Grenoble – Toulon : une rivalité historique

Grenoble – Toulon, ce n’est pas seulement l’affiche de ce week-end en Top14. C’est aussi l’occasion de se rappeler que les oppositions entre les deux équipes sentaient bon la poudre il y a quelques années. Une rivalité qui semble s’éteindre aujourd’hui, même si de petites étincelles viennent raviver la flamme.

Crédit : FCG

Crédit : FCG

Que l’on vienne de Grenoble ou de Toulon, pas facile d’exister dans un sport et un univers monopolisé par le sud-ouest. Pendant des décennies, les deux clubs se sont disputés (avec La Voulte, ne les oublions pas) la suprématie du quart sud-est de la France. Les marins contre les montagnards. Le muguet contre la rose. Mais avant de pointer ce qui sépare les deux clubs, il faut déjà souligner ce qui les rassemble. Car si Toulonnais et Grenoblois étaient souvent associés par le passé, c’est avant tout parce qu’ils partageaient certaines valeurs communes : une fierté et un orgueil assumé, un penchant certain pour le combat d’avant, et surtout un goût prononcé pour les châtaignes et autres marrons dès que cela se « fritait » sur le terrain. Depuis les années 1960-70 et la rivalité entre les frères Alberto (Grenoble) et Herrero (Toulon), il n’était pas rare de voir des Grenoble-Toulon partir en « générale » au moindre débordement. L’époque, hélas révolue, où la castagne et le crochet du droit avaient autant d’importance qu’un drop bien senti ou un cadrage-débordement réussi. Il y a quelques mois, en marge du match aller au stade Mayol de Toulon (2 décembre 2012), Var-Matin était allé à la rencontre de supporteurs toulonnais sur la signification de cette rencontre.

Une rivalité obsolète ?

Aujourd’hui, le professionnalisme et les caméras de télévision permettent moins les sains débordements de jadis. Les deux équipes ont, de plus, longtemps évolué dans des divisions différentes. Franck Corrihons, entraîneur des arrières grenoblois, revient sur cette rivalité qui n’a plus lieu d’être selon lui.

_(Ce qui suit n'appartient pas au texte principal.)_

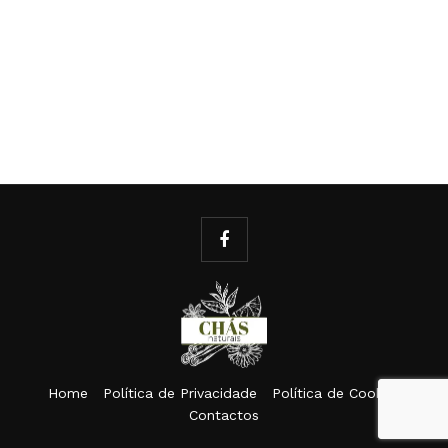
Home
Política de Privacidade
Política de Cookies
Contactos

Finalement, Grenoble-Toulon, c’est peut-être les supporteurs qui en parlent le mieux. « Les jeunes finissent par tous se connaître par le biais des sélections et des centres de formation. Arrivés en seniors ils sont mélangés à des pros qui ont déjà changé de club plusieurs fois et à des étrangers qui ne connaissent pas l’histoire de ces deux clubs. Mais la rivalité existe toujours pour les supporteurs et les éducateurs qui ont connu cette période. Les matches de jeunes entre le FCG et Toulon peuvent en attester, il suffit de voir tous les excités le long des mains courantes, que ce soit à Toulon ou à Grenoble. Mais il est clair que plus on monte dans les catégories d’âge et moins elle existe… », peut-on lire sur un forum de supporteurs grenoblois. Les anciens devront bien s’y résoudre : en 2013, les gens aiment de moins en moins la châtaigne.